“Quiero dejar escrita una confesión, que al mismo
tiempo será íntima y general, ya que las cosas que le ocurren
a un hombre les ocurren a todos”.
Jorge Luis Borges
(fragmento)
El ensayo concluyó con el sabido retardo de casi dos horas. Cuando el director de la obra dio la orden para retirarnos, las luces de las diablas estaban tan calientes que salía humo de los cables y el cenicero de Álvarez a punto de no soportar una colilla más.
Puri me llamó al fondo de los camerinos para advertirme sobre no faltar a la junta que los actores, a espaldas de Álvarez, habíamos planeado. Y se trataría más bien de una reunión para comentar algunos incidentes del montaje, no era una especie de congregación de inconformes para conspirar o poner en duda la autoridad de nuestro director, Álvarez, lo he dicho. Él, a pesar de sus borracheras y picardías fungía ante nosotros como un tipo brillante, o al menos así lo asumíamos, sus actores.
Lo conocí a partir de un taller de expresión corporal al que había asistido, durante mi estancia en la escuela secundaria. Yo cursaba el segundo ciclo cuando la profesora de Español propuso montar una obra de teatro para representar a la escuela en un concurso. Claro que el anzuelo fue de los más eficaces, o el clásico que emplean los mentores: <
Con aquella promesa, que sonó a cielo, nos convencieron a más de ocho y una tarde lluviosa nos encontrábamos frente a nuestro flamante instructor: un sujeto extravagante, ataviado con una ridícula bufanda de seda verde, que pendiendo desde el cuello le llegaba hasta las rodillas y enfundado en una gabardina color azul índigo. Sus botas, de tipo vaquero, eran de piel de cocodrilo (auténtica) pero mal lustradas. Fumaba cigarros negros y por cada tres palabras carraspeaba para hacerse una rápida limpieza de las flemas que le obstruían la garganta.
—Capullitos— dijo solemne y amariconado, —lo mejor es que trabajarán bajo mis indicaciones, lo peor es que eligieron estar aquí, con-mi-go. Vienen a gastar energías, a dar lo mejor que tengan para no quedar en ridículo frente a un juradito. ¿Entendido?
No respondimos quizá porque se nos mezclaba el sentimiento de miedo y burla. Por supuesto. Ver a ese tipo flaco, largo, ojeroso, peinado gracias a mil tarros de vaselina encontrados en la botica y unos cuatro años mayor que nosotros, era también de risa.

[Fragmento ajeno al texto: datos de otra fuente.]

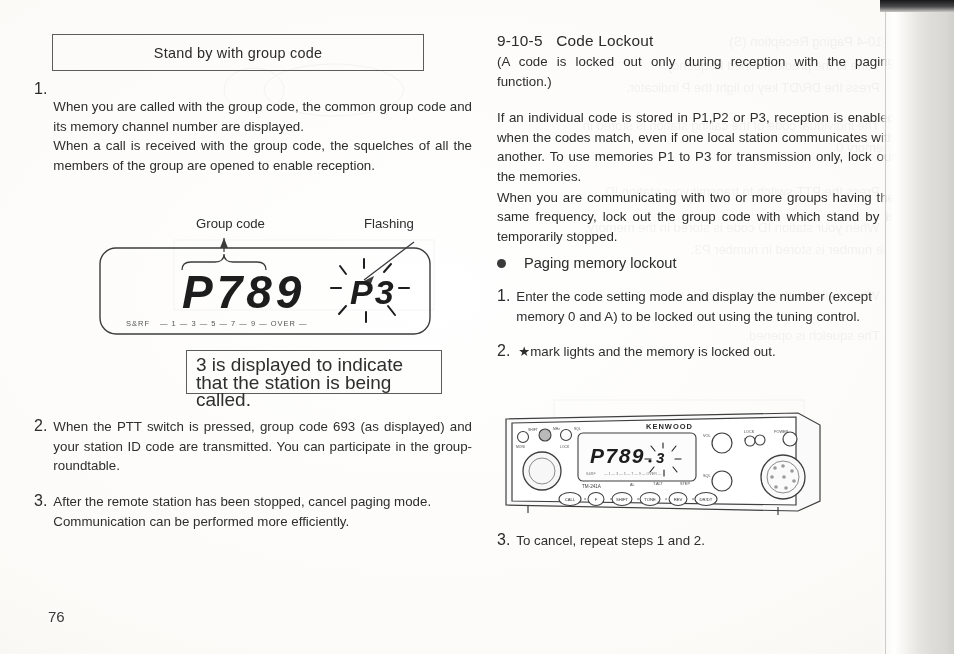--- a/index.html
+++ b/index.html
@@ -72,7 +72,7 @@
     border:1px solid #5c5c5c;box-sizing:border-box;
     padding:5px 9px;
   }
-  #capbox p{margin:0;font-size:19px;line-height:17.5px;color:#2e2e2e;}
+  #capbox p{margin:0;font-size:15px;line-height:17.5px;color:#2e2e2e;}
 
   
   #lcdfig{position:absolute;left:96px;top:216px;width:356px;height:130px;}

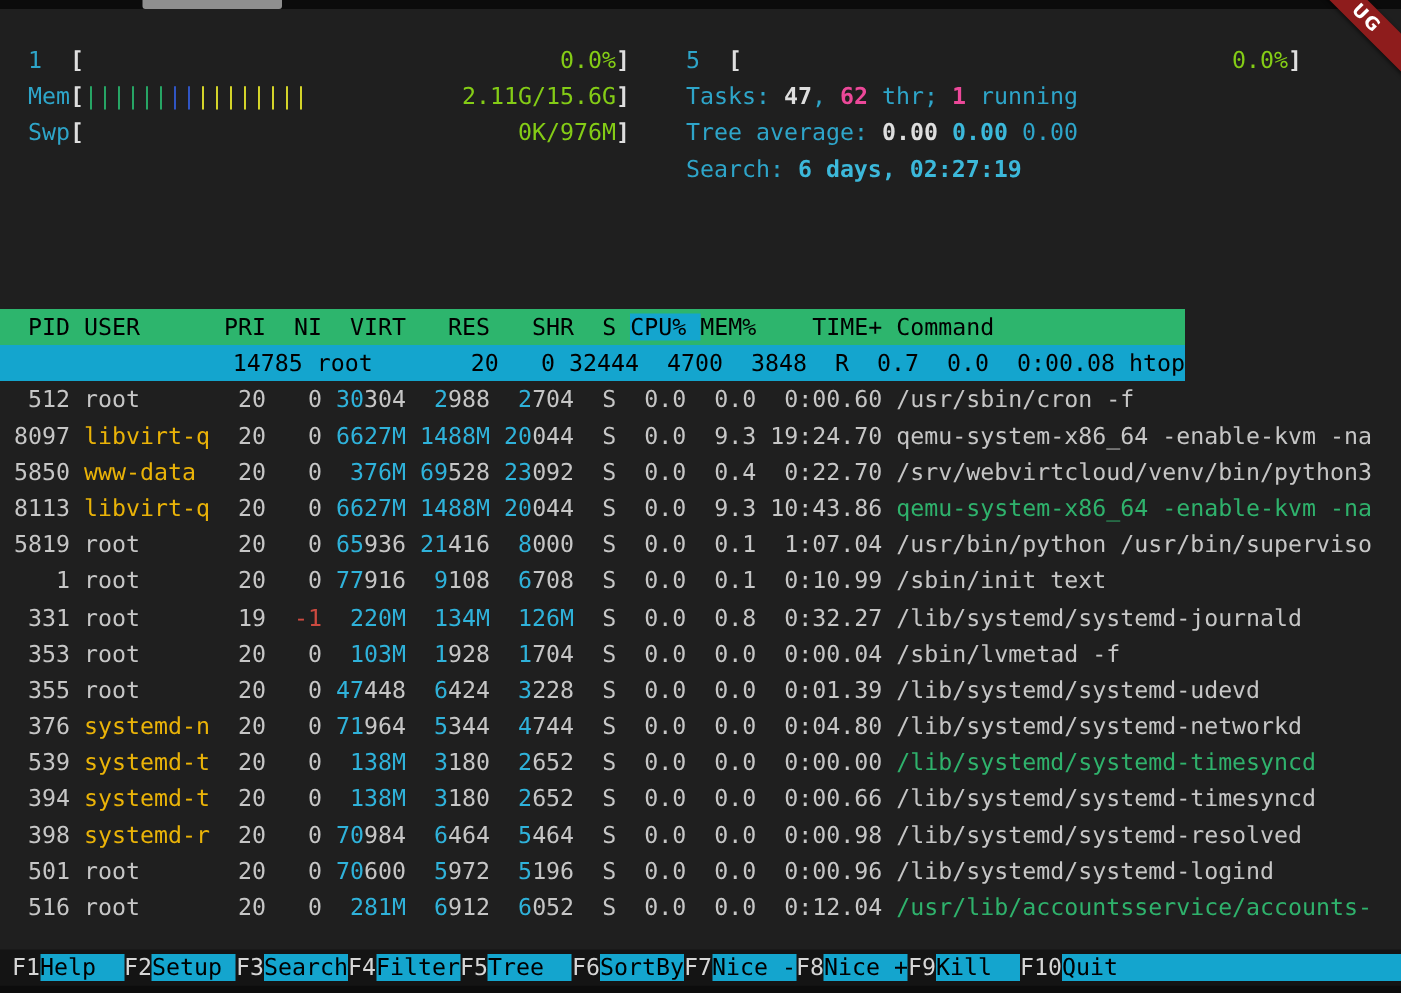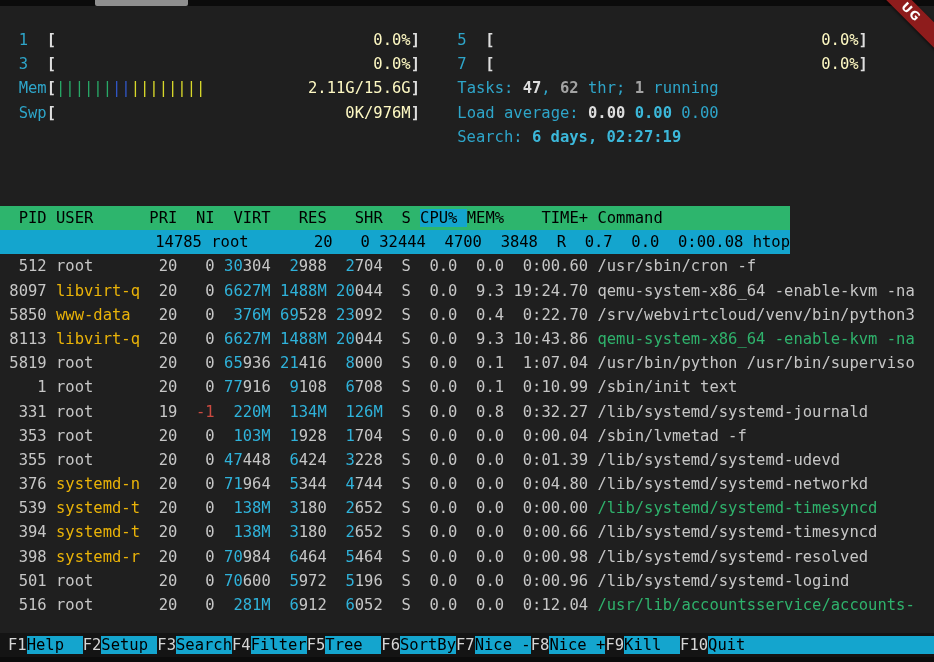--- a/index.html
+++ b/index.html
@@ -18,7 +18,7 @@
   .line{height:24.2px;white-space:pre;}
   .w{color:#c6c6c6}
   .wb{color:#dedede;font-weight:bold}
-  .dim{color:#fef9c3}
+  .dim{color:#84cc16}
   .udim{color:#eab308}
   .cy{color:#2ea5c9}
   .cyb{color:#3cb8da;font-weight:bold}

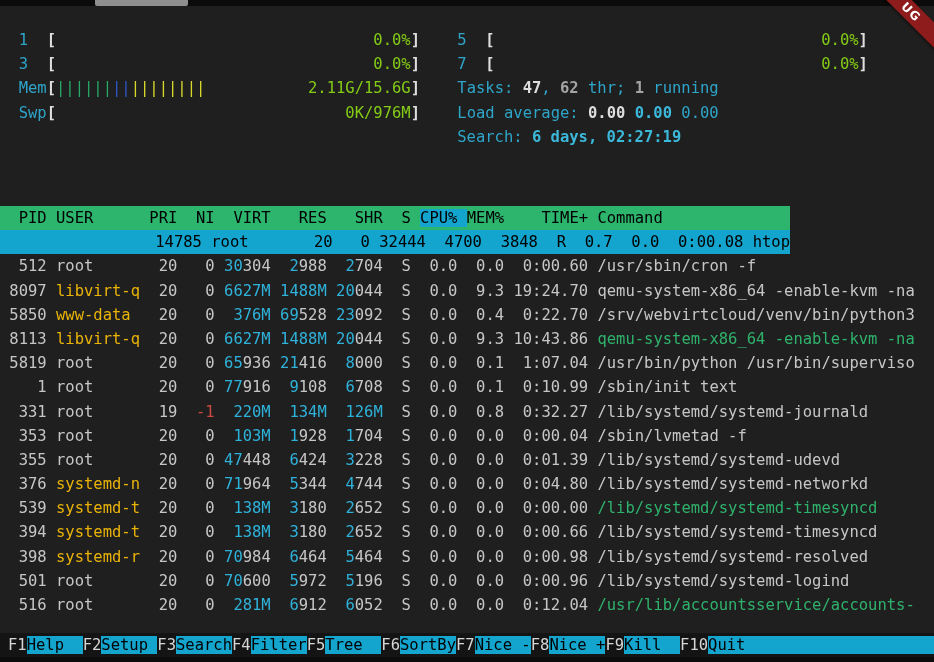--- a/index.html
+++ b/index.html
@@ -49,7 +49,6 @@
   </div>
   <div class="meters">
       <div class="line"><span class="cy">  1</span><span>  </span><span class="wb">[</span><span>                                  </span><span class="dim">0.0%</span><span class="wb">]</span><span>    </span><span class="cy">5</span><span>  </span><span class="wb">[</span><span>                                   </span><span class="dim">0.0%</span><span class="wb">]</span></div>
-      <div class="line"><span class="cy">  3</span><span>  </span><span class="wb">[</span><span>                                  </span><span class="dim">0.0%</span><span class="wb">]</span><span>    </span><span class="cy">7</span><span>  </span><span class="wb">[</span><span>                                   </span><span class="dim">0.0%</span><span class="wb">]</span></div>
       <div class="line"><span class="cy">  Mem</span><span class="wb">[</span><span class="mg">||||||</span><span class="mb">||</span><span class="my">||||||||</span><span>           </span><span class="dim">2.11G/15.6G</span><span class="wb">]</span><span>    </span><span class="cy">Tasks: </span><span class="wb">47</span><span class="cy">, </span><span class="grnb">62</span><span class="cy"> thr; </span><span class="grnb">1</span><span class="cy"> running</span></div>
       <div class="line"><span class="cy">  Swp</span><span class="wb">[</span><span>                               </span><span class="dim">0K/976M</span><span class="wb">]</span><span>    </span><span class="cy">Load average: </span><span class="wb">0.00</span><span> </span><span class="cyb">0.00</span><span> </span><span class="cy">0.00</span></div>
       <div class="line"><span>                                                 </span><span class="cy">Search: </span><span class="cyb">6 days, 02:27:19</span></div>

Se dejaba un bigotito que apenas si comenzaba a poblársele y eso lo convertía en una suerte de títere cruel: la malicia disfrazada de carcajadas.
Pero nadie habló y sucedió igual en el tiempo tan breve que transcurrió en montar el fragmento de un entremés del Siglo de Oro. Los actores teníamos vedado el derecho a opinar, porque según Álvarez éramos unos “capullos” que de vida y amores sabíamos bien poco. Y entre sus escepticismos, taquicardias imaginarias, pasiones tormentosas y arranques de inspiración, al fin logramos estrenar.
Es del todo cierto que sigo trabajando para la compañía de Álvarez por el resultado de nuestra obrita escolar: primer lugar en el concurso regional. Aplausos, felicitaciones y envidias fueron el saldo de nuestro premio. Dos o tres, que durante la preparación optaron por el destierro voluntario, al enterarse del resultado fueron a implorar su perdón, y él, como Dios, perdonó.
Cirros y claveles de admiración (para decir que del cielo al suelo) cayeron sobre algunos de nosotros y por eso lo seguimos, así tan confiados, sin pensar otra cosa que era lo correcto ir tras del hombre bajo cuyas indicaciones triunfamos. No importaban las ofensas o ridiculizaciones públicas siempre y cuando el látigo del director se estrellara en las espaldas nuestras por el bien de la obra. Del arte mismo. Siempre el lema de Stanislasvky: “Amar al arte en sí mismo y no a sí mismo en el arte”. Cabecera de nuestro catecismo.
Cinco años después y con una lista de giras poco venturosas, no mirábamos el futuro prometido: la vía de estrellato. No. Continuábamos en el taller de Álvarez haciendo a veces pantomimas bobaliconas que representábamos en parques y plazas cívicas. El montaje del triunfo no llegaba aún y era cuestión de armarse con paciencia. La desesperación jamás nos llevaría lejos. Nada de presionar a nuestro director para que se animara a decirnos que al fin montaríamos algo con más forma, con mayor rigidez escénica.